The Justice Department is looking into Visa’s debit card practices. While Visa could technically be in compliance with the Durbin amendment, merchants hope regulatory pressure could motivate Visa — which has the lion’s share of the debit card market — to revise its practices in merchants’ favor.

Visa’s global debit volume increased 21% in the three months ended Dec. 31, 2020, over the same period a year earlier, while credit card spending volume declined 3%, Visa’s CEO Vasant Prabhu told analysts earlier this year.

The timing isn’t great for Visa to defend itself against fresh antitrust allegations, just four months after the DoJ declared Visa a “monopolist” in online debit when it sued the card network, ultimately forcing Visa to abandon its proposed $5.3 billion acquisition of data-aggregator Plaid.

“Visa is back on its heels after the debacle that occurred in their attempt to acquire Plaid, in which Visa implicated itself in documents found by the DoJ showing Visa was at least considering some anticompetitive action,” Grotta said.

With smaller merchants struggling to recover from the pandemic and online debit transaction volume persisting well above pre-pandemic levels, the DoJ could pressure Visa to open a path to help small businesses lower their processing costs, Grotta speculated.

It’s not just smaller merchants complaining about Visa misusing its market power to drive more online debit volume to its network. Larger merchants with deeper technical resources have other complaints about how Visa influences debit card routing for both online signature (PINless) debit versus lower-cost debit transactions requiring a PIN.

“Visa is pressuring larger card issuers to not enable PINless debit through various routing volume agreements and other incentive contracts,” said Robert Yeakel, director of government relations for the National Grocers Association, a Washington, D.C.-based nonprofit representing more than 1,500 independent supermarket operators.

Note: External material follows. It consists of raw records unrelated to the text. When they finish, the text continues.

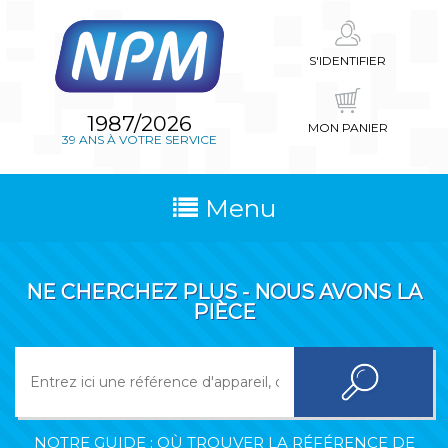
S'IDENTIFIER
1987/2026
MON PANIER
39 ANS À VOTRE SERVICE
Menu
NE CHERCHEZ PLUS - NOUS AVONS LA
PIÈCE
NOTRE GUIDE : OÙ TROUVER LA RÉFÉRENCE DE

About a dozen independent PIN-debit networks are available to all merchants, compared to the online or signature option which tends to be Visa or Mastercard debit rails. The signature debit transaction fee is roughly 0.26%, or more than double the standard PIN debit pricing at 0.11%, according to a recent report from equity analyst firm KBW, which cited the latest Federal Reserve data.

Visa offered no comment on the situation after confirming in a March 19 SEC filing that the DoJ has opened an investigation into its U.S. debit practices.

Specific remedies for merchants’ complaints about debit routing aren’t clear.

The Fed could mandate more debit-routing choices, but that would likely only create additional complexity and confusion, said Eric Grover, a principal with Intrepid Ventures LLC.

“The Fed earlier considered but rejected mandating that all debit cards be enabled on at least two unaffiliated signature, or PINless debit networks; and two unaffiliated PIN debit networks, but I doubt we’re going to go there,” Grover said.

Any payment network, including Visa, has various levers to convince issuers to prefer their network, which in effect make it harder for independent national PIN debit networks like Shazam, NYCE, Pulse and Star to compete for signature and PINless transactions, Grover noted.

“If the Fed takes a view of these pricing strategies as materially inhibiting merchants from exercising debit-routing choice, it could force Visa to rectify its pricing,” Grover said.

“In some cases, some large regional debit networks offer a PINless debit option, but it’s not necessarily cheaper [than Visa’s existing online debit rail],” KBW’s Sanjay Sakhrani wrote.

Mastercard has stayed out of the fray so far, but that could change if the government sets new debit card pricing rules around network routing and pricing, Mercator’s Grotta said.

“Visa has much, much greater debit market share than Mastercard, but if changes are required in the payments industry around how debit transactions are routed, it’s highly likely Mastercard will need to implement the very same changes,” Grotta said.